世界で今年、化石燃料の利用で排出される二酸化炭素の量は昨年に比べ1・1%増え、過去最大になる見通しだと、各国の研究機関で作るグループが発表しました。現在の水準の排出が続けば、7年後には50%の確率で世界の平均気温の上昇が1・5度を超えるとしています。
日本など世界各国の90を超える研究機関などで作るグループ「グローバル・カーボン・プロジェクト」は5日、アラブ首長国連邦(UAE)で開かれている気候変動対策の国連の会議、COP28で報告書を発表しました。

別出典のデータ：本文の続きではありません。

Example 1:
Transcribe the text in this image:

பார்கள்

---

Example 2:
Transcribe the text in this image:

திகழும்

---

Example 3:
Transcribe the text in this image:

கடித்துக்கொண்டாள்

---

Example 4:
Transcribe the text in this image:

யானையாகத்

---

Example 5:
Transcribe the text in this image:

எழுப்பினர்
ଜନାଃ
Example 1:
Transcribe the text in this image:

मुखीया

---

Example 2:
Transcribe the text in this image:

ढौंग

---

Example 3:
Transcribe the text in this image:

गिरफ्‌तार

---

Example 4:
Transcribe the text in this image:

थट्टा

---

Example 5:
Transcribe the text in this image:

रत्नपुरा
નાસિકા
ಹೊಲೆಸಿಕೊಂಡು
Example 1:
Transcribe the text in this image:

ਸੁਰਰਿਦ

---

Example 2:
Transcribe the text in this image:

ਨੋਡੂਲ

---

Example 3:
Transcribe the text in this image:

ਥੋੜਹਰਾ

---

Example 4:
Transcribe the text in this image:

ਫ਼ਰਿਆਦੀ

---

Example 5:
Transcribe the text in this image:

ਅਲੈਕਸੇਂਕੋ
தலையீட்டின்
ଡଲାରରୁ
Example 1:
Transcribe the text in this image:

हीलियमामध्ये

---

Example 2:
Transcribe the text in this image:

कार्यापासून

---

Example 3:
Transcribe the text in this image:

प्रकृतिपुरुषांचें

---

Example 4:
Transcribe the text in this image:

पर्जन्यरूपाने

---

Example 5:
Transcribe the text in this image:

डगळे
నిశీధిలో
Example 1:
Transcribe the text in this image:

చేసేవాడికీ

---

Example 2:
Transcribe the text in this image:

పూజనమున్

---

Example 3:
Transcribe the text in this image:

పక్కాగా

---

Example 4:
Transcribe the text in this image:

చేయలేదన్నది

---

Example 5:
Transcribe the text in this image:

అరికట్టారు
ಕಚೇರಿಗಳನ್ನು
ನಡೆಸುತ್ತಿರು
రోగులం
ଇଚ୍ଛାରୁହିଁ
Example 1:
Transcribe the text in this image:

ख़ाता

この中で、今年、石炭や石油、天然ガスの化石燃料を燃やして排出される世界の二酸化炭素の量は368億トンで、昨年に比べ1・1%増え、過去最大の排出量になる見通しだと発表しました。世界の二酸化炭素排出総量は409億トンと、過去最大だった昨年から横ばいにとどまるとみられます。森林伐採など土地使用に由来する排出量がやや減ったことが影響しました。
このうち、燃料別の排出量では石炭が全体の41%を占めて最も多く、昨年に比べ1・1%増えるとしています。
また、主要な国では、ヨーロッパ連合(EU)や、アメリカが昨年に比べ減少した一方、インドは8・2%、中国は4%増加すると見込んでいます。インドは電力需要が同国の再生可能エネルギー供給能力よりも急速に伸び、化石燃料で不足分を穴埋めしているためです。中国の排出量増加はゼロコロナ政策解除後の経済活動再開が原因です。
その上で、現在の水準の排出が続けば、7年後の2030年には、50%の確率で、産業革命前からの世界の平均気温の上昇が1・5度を超えると指摘しました。